Ausgangspunkt: Ungeschütztes WLAN
Der Kläger im Ausgangsverfahren betreibt ein Geschäft für Licht- und Tontechnik, in dem er seinen Kunden kostenfrei ein offenes WLAN zur Verfügung stellte. Aus diesem WLAN wurde im Herbst 2010 ein urheberrechtlich geschütztes Musikwerk öffentlich zugänglich gemacht, was eine Abmahnung des Klägers nach sich zog. Seine Eigenverantwortlichkeit hat der Kläger vehement bestritten, konnte jedoch nicht mit Sicherheit ausschließen, dass einer seiner Kunden über das offene WLAN die ihm vorgeworfene Verletzungshandlung begangen hatte. Er erhob daraufhin negative Feststellungsklage gegen die Abmahnung und berief sich darauf, dass seine Haftung gemäß Art. 12 der Richtlinie über den elektronischen Geschäftsverkehr (=§ 8 TMG aF) ausgeschlossen sei. Die Rechteinhaberin machte widerklagend Schadensersatz geltend. Das LG München I hatte Zweifel, ob die Richtlinie über den elektronischen Geschäftsverkehr einer Störerhaftung des Ladeninhabers entgegensteht und legte dem EuGH eine Reihe von Fragen vor.
„Reine Durchleitung“
In seinem Urteil stellt der EuGH nun klar, dass das Anbieten eines ungeschützten WLAN wie im Ausgangsfall unter Art. 12 der Richtlinie („Reine Durchleitung“) falle und damit – gesetzt den Fall, der Kläger habe die Übermittlung nicht veranlasst und weder den Adressaten noch die übermittelten Informationen selbst ausgewählt oder verändert – eine Störerhaftung grundsätzlich nicht in Betracht käme. Gleichwohl könne die Rechtsinhaberin den Kläger dazu verpflichten (lassen), sein WLAN angemessen zu schützen. Das LG München I werde zu prüfen haben, ob die Vergabe eines Passwortes, das nur gegen Preisgabe der Identität des Nutzers zur Verfügung gestellt wird, eine wirksame Maßnahme zur Wahrung der berechtigten Interessen der Rechteinhaberin darstellen kann.

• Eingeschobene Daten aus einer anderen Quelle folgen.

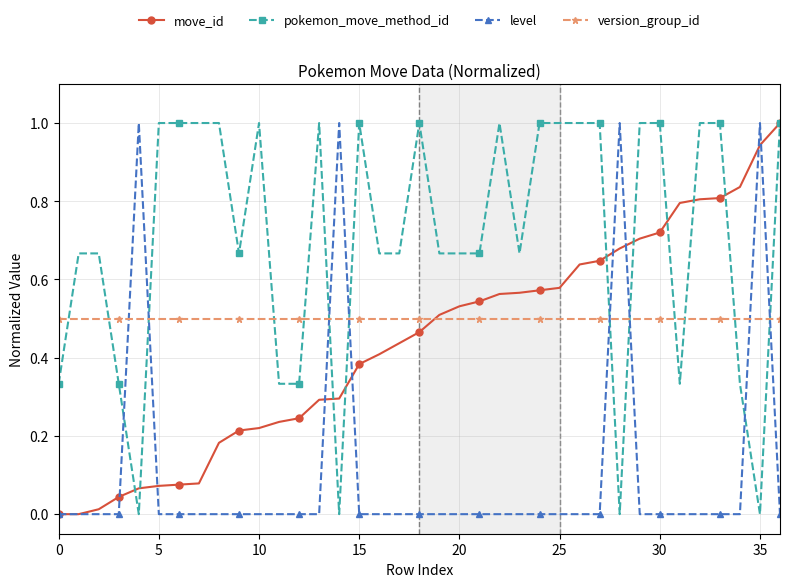

Which series has the largest total across all categories?

pokemon_move_method_id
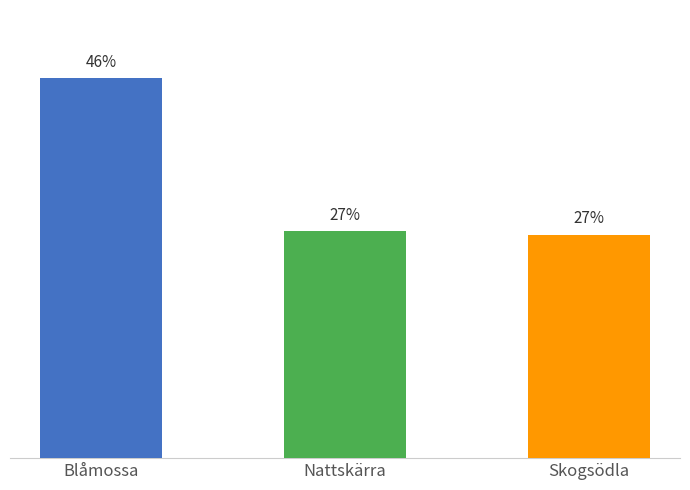

True or false: the data shows 43219 at Blåmossa.

False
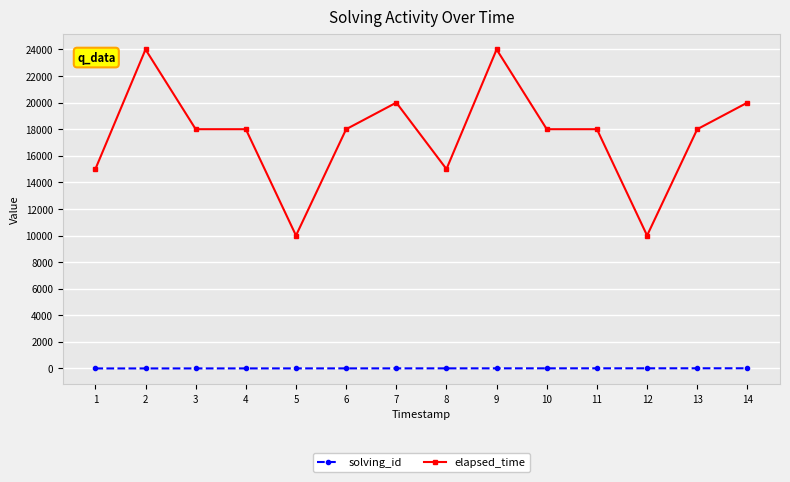

What is the spread (max minus min) of values at 12?

9988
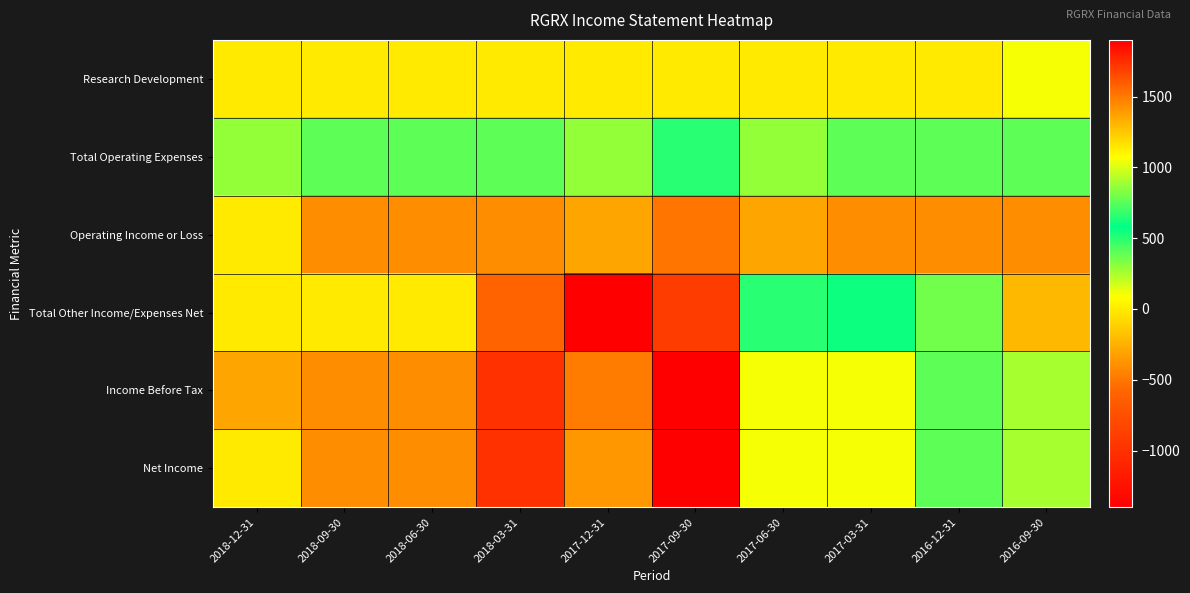

What is the total value across all series at 2016-12-31?

1600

Haftungsprivileg – Störerhaftung light?
Vor diesem Hintergrund kann WLAN-Anbietern derzeit nur empfohlen werden, ihre Netzwerke zumindest mit einem Passwortschutz zu versehen und die Individualisierbarkeit der Nutzer in angemessenem Maße sicherzustellen.
Unklar ist noch, wie sich die zwischenzeitliche Novelle des Telemediengesetzes (http://www.bundestag.de/presse/hib/201606/-/425536) in vergleichbaren Fällen auswirkt. § 8 TMG lautet in der seit 27. Juli 2016 geltenden Fassung wie folgt:
„(1) Dienste-Anbieter sind für fremde Informationen, die sie in einem Kommunikationsnetz übermitteln oder zu denen sie den Zugang zur Nutzung vermitteln, nicht verantwortlich, sofern sie
- die Übermittlung nicht veranlasst,
- den Adressaten der übermittelten Informationen nicht ausgewählt und
- die übermittelten Informationen nicht ausgewählt oder verändert haben.
Satz 1 findet keine Anwendung, wenn der Dienste-Anbieter absichtlich mit einem Nutzer seines Dienstes zusammenarbeitet, um rechtswidrige Handlungen zu begehen.
(2) Die Übermittlung von Informationen nach Absatz 1 und die Vermittlung des Zugangs zu ihnen umfasst auch die automatische kurzzeitige Zwischenspeicherung dieser Informationen, soweit dies nur zur Durchführung der Übermittlung im Kommunikationsnetz geschieht und die Informationen nicht länger gespeichert werden, als für die Übermittlung üblicherweise erforderlich ist.
(3) Die Absätze 1 und 2 gelten auch für Dienste-Anbieter nach Absatz 1, die Nutzern einen Internetzugang über ein drahtloses lokales Netzwerk zur Verfügung stellen.“
Festzuhalten bleibt, dass es bis zu der von EU-Kommissionspräsident Juncker verkündeten Ausstattung „jedes europäischen Dorfes“ mit kostenlosem WLAN noch dauern dürfte.